Mr Kenny Yap, Chairman of Qian Hu Corporation Limited has a long held conviction of the resiliency of the ornamental fish business, even during an economic recession. This belief is now proven true as QH reports stable financial results for the 1HFY09. Revenue for 1HFY09 is $46.9 million (+0.6% yoy), net profit is $3.1 million (+10.4% yoy) and EPS for the half year is 0.73 cents. On a quarter basis, revenue is $23.7 million (+0.6% qoq), net profit is $2.6 million (+10.1% qoq) and EPS is 0.39 cents.
Product segments analysis. Revenue make-up remains fairly consistent. Sales of ornamental fish continues to be the biggest contributor at 51% to total revenue, Accessories sales contribute 39% while the plastics segment account for the remaining 11%.

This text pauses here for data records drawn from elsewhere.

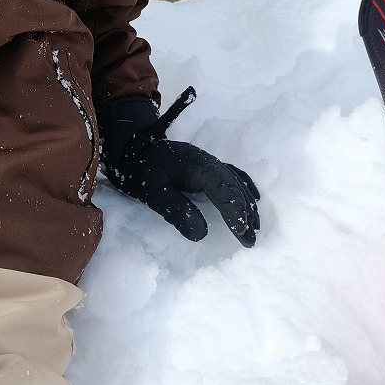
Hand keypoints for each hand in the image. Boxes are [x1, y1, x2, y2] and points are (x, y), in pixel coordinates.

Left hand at [97, 91, 260, 245]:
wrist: (130, 144)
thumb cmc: (138, 168)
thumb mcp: (151, 192)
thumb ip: (175, 210)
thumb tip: (201, 234)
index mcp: (196, 166)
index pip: (224, 189)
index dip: (235, 212)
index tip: (242, 233)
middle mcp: (207, 161)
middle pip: (234, 186)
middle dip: (245, 213)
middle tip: (251, 240)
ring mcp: (207, 161)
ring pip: (236, 181)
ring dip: (247, 204)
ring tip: (254, 228)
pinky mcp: (204, 165)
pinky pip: (232, 175)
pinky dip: (244, 189)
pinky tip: (253, 200)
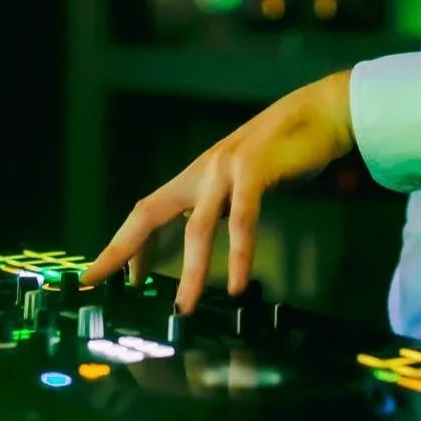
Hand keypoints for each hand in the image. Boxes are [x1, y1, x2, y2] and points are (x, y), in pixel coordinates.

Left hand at [79, 71, 354, 312]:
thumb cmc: (283, 151)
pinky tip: (238, 283)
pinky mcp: (255, 170)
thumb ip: (222, 206)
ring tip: (183, 308)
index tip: (101, 274)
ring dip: (191, 272)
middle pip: (151, 212)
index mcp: (197, 175)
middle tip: (100, 281)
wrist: (319, 112)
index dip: (123, 243)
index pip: (148, 211)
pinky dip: (239, 253)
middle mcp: (203, 171)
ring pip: (198, 227)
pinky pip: (242, 219)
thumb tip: (201, 246)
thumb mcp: (242, 181)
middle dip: (123, 248)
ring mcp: (227, 169)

Profit margins. QH has placed conscious emphasis on containing cost in the previous quarter and the result is evident in the improvement of net profit margin from 7.25% in 1QFY09 to 8.58% in 2QFY09. As can be seen from exhibit 4, the accessories and plastic segments have shown general improvement in operating efficiency. The plastics segment has shown significant improvement through cost-saving measures implemented. We expect the accessories segment profitability margin to stay within a range of 5-10%. The new Chennai JV may put some pressure on the margin during the start-up phase. Ornament fish‘s profitability margin has decreased generally compared to FY08. The reason for variability lies in sales of QH self-bred Dragon fish vs externally-sourced Dragon fish. We expect the margin to improve as the breeding facilities in Malaysia becomes productive in 2HFY09 and also the schedule completion of the new ponds in Singapore in another 2-3 months should also add to the profitability. However we expect the Singapore facility to start contributing only in FY10.
Future plans. The focus for QH is to achieve equal revenue contribution from the fish segment and the accessories segment. QH believes there is still huge potential for the accessories segment as it currently exports to only approximately 30 countries compared to more than 80 countries for the fish segment. The execution QH is adopting is through strategic overseas investments. QH has demonstrated its intention through the investment in Arcadia and also the Chennai JV.
Valuation and recommendation. We revised our growth assumptions and forecast a 5-year CAGR of 3%. In our opinion, we classify QH as a stable growth company. We raise our DCF derived fair value from $0.15 to $0.17 which translate to 12x FY09F earnings and 1x FY09F book value. Maintain our Buy recommendation.